ABSTRACT

In Chapter 2, we examined indices by which one can determine the extent of agreement between two or more than two methods of evaluating test subjects, where neither method by itself can be accepted as a standard. The methods being compared may take a variety of forms such as: diagnostic devices, raters or examiners using the same procedure; several independent applications of a given instrument or procedure by one rater. Although the raters may differ, test-retest studies of reliability generally have the same basic design. That is, methods of evaluation are used on one group of subjects at the same time or within an acceptable time interval. The assumption is made that the subject being evaluated does not vary from one method to the other. The methods and models discussed therefore are applicable to evaluating continuous scale measurements (e.g., blood pressures, glucose level, bacterial counts, etc.). This and the following chapters are devoted to methods of evaluating agreement among several raters for categorical assignments.
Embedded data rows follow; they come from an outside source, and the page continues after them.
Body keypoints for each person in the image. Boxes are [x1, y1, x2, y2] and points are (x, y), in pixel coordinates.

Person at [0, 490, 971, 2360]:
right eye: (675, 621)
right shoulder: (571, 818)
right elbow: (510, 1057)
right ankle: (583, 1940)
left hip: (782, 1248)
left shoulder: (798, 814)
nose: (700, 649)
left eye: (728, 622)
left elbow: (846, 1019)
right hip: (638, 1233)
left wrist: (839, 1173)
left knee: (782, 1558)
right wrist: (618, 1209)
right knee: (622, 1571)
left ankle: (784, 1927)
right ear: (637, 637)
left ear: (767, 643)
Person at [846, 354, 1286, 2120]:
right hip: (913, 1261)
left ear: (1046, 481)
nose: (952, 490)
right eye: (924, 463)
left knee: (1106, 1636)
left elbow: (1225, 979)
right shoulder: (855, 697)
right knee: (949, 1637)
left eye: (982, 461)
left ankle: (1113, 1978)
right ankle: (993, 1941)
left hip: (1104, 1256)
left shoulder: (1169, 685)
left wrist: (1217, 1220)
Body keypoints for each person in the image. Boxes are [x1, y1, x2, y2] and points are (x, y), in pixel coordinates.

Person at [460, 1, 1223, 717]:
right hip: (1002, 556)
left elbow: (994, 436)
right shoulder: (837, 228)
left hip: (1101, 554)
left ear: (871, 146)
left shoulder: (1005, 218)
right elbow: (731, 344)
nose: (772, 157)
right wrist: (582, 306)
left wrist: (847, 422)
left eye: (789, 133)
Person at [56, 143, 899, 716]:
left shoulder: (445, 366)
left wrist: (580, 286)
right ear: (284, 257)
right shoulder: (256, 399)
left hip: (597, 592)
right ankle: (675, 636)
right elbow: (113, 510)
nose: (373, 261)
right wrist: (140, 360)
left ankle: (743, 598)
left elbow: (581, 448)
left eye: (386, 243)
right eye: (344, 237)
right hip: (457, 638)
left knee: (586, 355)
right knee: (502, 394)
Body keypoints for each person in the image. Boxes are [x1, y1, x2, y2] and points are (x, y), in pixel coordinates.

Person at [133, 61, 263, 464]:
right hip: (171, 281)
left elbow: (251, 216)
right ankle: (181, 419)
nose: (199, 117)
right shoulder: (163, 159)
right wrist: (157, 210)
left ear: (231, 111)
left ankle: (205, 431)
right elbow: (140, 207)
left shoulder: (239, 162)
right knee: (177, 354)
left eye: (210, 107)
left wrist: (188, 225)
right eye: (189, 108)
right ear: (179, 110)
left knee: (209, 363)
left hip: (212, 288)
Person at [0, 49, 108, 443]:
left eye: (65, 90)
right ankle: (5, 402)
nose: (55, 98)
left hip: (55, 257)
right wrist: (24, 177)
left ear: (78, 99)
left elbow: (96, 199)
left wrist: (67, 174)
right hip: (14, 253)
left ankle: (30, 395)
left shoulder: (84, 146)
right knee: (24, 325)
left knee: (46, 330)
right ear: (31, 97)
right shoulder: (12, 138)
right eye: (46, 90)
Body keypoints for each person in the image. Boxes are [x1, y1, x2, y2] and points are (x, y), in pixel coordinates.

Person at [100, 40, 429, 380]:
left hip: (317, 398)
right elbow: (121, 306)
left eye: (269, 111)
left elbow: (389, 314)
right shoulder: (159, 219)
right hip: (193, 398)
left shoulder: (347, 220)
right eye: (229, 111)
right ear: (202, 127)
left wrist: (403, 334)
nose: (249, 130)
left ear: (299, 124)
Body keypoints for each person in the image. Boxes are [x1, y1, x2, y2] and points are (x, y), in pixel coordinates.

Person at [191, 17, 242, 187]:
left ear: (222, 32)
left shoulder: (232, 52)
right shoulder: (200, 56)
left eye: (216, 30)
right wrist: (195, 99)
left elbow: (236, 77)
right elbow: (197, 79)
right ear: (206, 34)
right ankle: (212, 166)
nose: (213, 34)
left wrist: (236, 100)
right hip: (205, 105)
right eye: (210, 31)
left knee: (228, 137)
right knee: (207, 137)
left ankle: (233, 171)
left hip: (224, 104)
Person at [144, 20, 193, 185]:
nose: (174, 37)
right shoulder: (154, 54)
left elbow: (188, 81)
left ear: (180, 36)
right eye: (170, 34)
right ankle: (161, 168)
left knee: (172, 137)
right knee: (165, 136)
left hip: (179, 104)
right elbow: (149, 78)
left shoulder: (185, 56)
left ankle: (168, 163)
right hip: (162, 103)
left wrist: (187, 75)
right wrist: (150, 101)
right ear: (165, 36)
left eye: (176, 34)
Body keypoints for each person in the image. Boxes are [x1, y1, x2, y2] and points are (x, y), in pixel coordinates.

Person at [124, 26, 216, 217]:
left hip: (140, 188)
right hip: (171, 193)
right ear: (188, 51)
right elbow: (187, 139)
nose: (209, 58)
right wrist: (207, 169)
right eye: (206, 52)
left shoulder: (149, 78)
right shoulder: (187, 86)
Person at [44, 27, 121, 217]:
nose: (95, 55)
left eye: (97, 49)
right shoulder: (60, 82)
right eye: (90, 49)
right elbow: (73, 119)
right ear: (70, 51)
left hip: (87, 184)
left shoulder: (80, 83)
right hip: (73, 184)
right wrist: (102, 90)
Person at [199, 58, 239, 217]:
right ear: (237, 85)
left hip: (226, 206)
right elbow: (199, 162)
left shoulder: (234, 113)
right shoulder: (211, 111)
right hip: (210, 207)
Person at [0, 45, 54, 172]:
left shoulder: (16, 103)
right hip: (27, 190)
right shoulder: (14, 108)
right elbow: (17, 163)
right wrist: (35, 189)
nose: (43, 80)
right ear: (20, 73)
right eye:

Here are some examples:

In a methodological study conducted for the U.S. National Health Survey, two different questionnaire forms were administered to the same respondents within a 7 to 10 day interval in an effort to determine the degree of agreement between forms in the elicited response concerning the presence or absence of certain disease condition among respondents. In another study by Westlund and Kurland (1953), two neurologists reviewed the same set of selected medical records of potential multiple sclerosis patients and classified each of the individuals involved into one of four categories ranging from certain to doubtful multiple sclerosis. The purpose here was to determine the extent to which trained neurologists agreed in their diagnosis of multiple sclerosis based on a medical record review.